My family would sit in the living room on Thanksgiving when I

was 12. We’d stare out the windows and occasionally smile at each

other awkwardly, in between stuffing our faces with shrimp, nuts and

the usual turkey fixings. Some of us would sit with our legs crossed

and hold a drink, other turkeys would walk around the living room

looking for the next nothing to put together, nothing too terrifying.

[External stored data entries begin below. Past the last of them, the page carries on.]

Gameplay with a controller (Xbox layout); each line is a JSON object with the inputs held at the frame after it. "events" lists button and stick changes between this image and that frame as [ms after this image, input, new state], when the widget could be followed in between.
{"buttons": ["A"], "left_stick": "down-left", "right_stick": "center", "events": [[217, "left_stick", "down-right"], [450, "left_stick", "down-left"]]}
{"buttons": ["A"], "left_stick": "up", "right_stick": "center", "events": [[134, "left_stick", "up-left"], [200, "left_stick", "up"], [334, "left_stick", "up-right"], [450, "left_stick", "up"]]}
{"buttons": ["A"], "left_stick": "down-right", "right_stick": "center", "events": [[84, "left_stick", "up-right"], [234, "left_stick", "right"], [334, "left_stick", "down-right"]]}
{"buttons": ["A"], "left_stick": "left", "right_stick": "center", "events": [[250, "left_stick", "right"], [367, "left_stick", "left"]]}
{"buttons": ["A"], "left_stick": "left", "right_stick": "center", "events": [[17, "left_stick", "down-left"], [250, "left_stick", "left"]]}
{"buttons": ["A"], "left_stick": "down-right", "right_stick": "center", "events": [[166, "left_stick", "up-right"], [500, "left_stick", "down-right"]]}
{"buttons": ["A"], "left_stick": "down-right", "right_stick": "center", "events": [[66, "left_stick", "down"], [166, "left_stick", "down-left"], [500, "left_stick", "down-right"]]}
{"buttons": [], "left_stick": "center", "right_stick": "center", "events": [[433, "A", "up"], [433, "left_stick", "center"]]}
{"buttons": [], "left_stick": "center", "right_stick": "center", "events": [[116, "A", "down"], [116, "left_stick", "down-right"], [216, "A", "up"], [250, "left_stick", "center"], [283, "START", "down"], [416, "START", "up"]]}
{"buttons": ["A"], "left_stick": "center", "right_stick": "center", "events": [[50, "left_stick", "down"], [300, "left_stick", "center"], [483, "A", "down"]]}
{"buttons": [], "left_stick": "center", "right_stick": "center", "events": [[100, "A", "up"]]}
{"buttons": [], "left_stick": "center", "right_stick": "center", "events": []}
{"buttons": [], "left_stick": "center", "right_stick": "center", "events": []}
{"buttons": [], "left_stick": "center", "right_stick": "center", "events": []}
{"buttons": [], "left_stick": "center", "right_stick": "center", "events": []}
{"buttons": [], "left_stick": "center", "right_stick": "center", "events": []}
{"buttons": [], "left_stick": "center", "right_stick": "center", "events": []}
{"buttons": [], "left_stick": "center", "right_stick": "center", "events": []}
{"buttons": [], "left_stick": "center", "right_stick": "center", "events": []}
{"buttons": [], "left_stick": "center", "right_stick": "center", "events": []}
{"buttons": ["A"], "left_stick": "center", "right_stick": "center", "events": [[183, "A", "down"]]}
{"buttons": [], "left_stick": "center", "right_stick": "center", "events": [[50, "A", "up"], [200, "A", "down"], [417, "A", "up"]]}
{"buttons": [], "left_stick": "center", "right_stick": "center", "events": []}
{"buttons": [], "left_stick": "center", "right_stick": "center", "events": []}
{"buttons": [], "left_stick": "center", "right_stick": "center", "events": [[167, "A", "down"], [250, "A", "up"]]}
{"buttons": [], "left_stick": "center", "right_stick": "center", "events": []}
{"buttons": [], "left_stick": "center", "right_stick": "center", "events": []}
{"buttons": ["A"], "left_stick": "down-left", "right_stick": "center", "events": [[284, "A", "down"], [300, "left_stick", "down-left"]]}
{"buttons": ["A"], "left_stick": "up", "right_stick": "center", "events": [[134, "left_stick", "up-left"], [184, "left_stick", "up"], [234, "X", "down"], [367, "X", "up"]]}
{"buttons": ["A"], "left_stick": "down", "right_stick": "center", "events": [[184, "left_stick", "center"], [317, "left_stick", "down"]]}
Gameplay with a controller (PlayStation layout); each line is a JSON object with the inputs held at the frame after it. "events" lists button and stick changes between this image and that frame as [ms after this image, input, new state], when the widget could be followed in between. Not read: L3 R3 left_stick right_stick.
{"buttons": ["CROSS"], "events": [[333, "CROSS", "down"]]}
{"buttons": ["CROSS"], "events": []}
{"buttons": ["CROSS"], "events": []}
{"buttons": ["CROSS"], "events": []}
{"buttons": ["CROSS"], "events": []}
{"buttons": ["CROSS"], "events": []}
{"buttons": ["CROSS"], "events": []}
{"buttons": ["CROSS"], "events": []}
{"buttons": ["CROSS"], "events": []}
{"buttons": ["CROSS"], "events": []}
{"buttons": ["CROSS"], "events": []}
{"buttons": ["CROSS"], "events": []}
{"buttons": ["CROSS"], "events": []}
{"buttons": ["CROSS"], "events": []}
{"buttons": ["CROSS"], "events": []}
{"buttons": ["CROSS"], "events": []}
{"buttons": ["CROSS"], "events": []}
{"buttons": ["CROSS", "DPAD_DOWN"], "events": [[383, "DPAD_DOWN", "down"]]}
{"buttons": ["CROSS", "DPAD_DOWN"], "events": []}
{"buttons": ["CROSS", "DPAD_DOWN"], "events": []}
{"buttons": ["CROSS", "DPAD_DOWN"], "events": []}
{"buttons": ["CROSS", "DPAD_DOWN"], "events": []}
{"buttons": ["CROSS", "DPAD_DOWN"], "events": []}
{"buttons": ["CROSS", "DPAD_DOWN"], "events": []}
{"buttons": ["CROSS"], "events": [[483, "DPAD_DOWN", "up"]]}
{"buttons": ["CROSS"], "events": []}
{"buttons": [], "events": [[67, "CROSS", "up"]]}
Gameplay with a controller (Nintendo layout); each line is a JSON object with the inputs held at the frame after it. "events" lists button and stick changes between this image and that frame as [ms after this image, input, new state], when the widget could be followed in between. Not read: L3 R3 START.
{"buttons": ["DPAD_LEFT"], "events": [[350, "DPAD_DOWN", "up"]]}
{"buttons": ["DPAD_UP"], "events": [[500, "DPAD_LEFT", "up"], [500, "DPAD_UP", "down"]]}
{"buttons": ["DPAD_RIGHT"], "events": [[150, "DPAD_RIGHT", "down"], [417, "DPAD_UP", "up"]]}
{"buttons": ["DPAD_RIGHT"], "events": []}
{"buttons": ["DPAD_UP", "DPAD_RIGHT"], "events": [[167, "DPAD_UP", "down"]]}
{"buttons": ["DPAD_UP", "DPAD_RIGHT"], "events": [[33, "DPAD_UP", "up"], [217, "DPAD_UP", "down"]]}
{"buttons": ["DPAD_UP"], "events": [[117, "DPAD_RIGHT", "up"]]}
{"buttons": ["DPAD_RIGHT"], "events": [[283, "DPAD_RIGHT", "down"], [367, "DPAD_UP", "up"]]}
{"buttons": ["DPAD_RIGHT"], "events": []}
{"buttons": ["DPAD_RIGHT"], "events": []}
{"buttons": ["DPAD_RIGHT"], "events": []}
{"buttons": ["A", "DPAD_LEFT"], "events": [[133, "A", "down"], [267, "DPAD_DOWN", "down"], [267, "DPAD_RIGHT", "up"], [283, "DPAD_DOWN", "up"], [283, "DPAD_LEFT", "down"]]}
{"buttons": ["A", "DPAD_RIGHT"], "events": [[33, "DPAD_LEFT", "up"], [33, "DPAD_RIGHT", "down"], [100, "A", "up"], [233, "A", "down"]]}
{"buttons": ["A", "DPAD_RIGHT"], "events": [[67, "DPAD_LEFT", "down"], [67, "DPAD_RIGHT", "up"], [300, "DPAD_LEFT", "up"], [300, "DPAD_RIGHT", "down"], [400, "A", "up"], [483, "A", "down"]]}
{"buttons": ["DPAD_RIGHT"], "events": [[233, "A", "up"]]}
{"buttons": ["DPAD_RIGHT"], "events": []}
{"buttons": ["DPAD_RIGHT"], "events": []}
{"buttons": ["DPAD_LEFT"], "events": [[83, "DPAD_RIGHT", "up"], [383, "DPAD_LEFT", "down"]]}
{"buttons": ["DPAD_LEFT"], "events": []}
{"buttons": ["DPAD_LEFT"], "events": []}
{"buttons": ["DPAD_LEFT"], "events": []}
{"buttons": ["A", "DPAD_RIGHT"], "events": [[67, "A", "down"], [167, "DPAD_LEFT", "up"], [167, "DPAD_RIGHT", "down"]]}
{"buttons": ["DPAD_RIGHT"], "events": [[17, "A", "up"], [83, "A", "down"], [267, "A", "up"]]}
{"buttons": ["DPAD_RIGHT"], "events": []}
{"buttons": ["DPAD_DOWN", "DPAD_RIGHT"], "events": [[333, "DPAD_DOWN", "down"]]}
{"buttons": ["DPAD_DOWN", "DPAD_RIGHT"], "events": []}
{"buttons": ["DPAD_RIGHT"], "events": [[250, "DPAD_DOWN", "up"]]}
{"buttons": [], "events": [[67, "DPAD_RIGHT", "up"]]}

What is terrifying for me around Thanksgiving, however, isn’t the

reminder that I won’t have another family to share my daily life with

and be thankful for, since I have friends that I consider mine now,

but that as time goes on it’s getting more difficult to remember the

details concerning the family I’ve lost, and I worry that when I want

and maybe need to remember them to secure a sense of identity, I

won’t be able to, and this is because these days the self seems like

a picture in a shop window that fades over time in the sunlight until

one day it’s just a silhouette of what was, of having been. I worry that even if I were to come down from my wall of forgetfulness

and fading sight, and find some details to crawl into and have a new

experience in, I wouldn’t find a familiar feeling to scallop myself under

and grow roots through. It’s why I’m so grateful I still have a memory

of Grandpa looking through me on Thanksgiving, like he knew, whether

I showed up or not, I would be the final thing he would want to see,

like he knew this oldest grandson would be the one he’d want to fade

alongside, wanting him to be the true wife.